The other thing I look at is the visual acuity of the patient. If the patient has very advanced geographic atrophy with very large subfoveal geographic atrophy lesions in both eyes, and their visual acuity is poor, they can only see the E on the chart, and that perhaps they're an older patient in their 80s or 90s. The idea of starting and initiating these FDA approved therapies to slow progression when they're already close to the end of the progression. They're close to the end of the road. That treatment burden of coming in for frequent injections monthly or every other month, does not, in my opinion, have great benefit for that individual patient.
With that being said, I don’t use visual acuity as a make or break if I will counsel the patients for these treatment options. Certainly I have patients that have 2200 vision with large atrophic lesions that have been progressing over the years, those patients are still noting progressive, continuous vision loss. For these patients. I know they're not at the end of the road yet. I know that over the next few years, their disease is going to continue to progress. And these can be motivated patients who are looking for some treatment that can impact the progression rate of their disease. And in those cases, I will discuss the treatment options with our FDA-approved therapies.

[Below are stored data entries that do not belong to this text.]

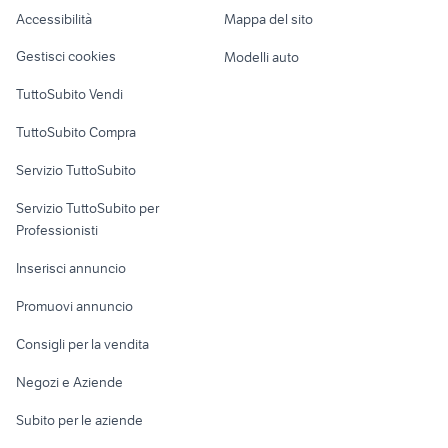
Pascelupo
Caravan e Camper
Accessibilità
Mappa del sito
Loft, mansarde e
Veicoli commerciali
altro
Gestisci cookies
Modelli auto
Case vacanza
TuttoSubito Vendi
Uffici e Locali
TuttoSubito Compra
commerciali
Servizio TuttoSubito
elettronica
per la casa e la
sports e hobby
Servizio TuttoSubito per
persona
Informatica
Animali
Professionisti
Arredamento e
Console e
Accessori per
Casalinghi
Inserisci annuncio
Videogiochi
animali
Elettrodomestici
Promuovi annuncio
Audio/Video
Musica e Film
Giardino e Fai da te
Consigli per la vendita
Fotografia
Libri e Riviste
Abbigliamento e
Negozi e Aziende
Telefonia
Strumenti Musicali
Accessori
Subito per le aziende
Sports
Tutto per i bambini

I think the important take home message is there's a wide variety of different phenotypes of this disease that we see. There's different age ranges of patients that we see. There's different motivating factors within patients that we see. Some patients are noting unrelenting vision changes. Other patients do not notice changes in their vision, even though I'm detecting the atrophy lesions grow on my imaging. I think it's really a case-by-case decision in my practice on what I see the value of these therapies for and the counseling is really individualized for my individual patients.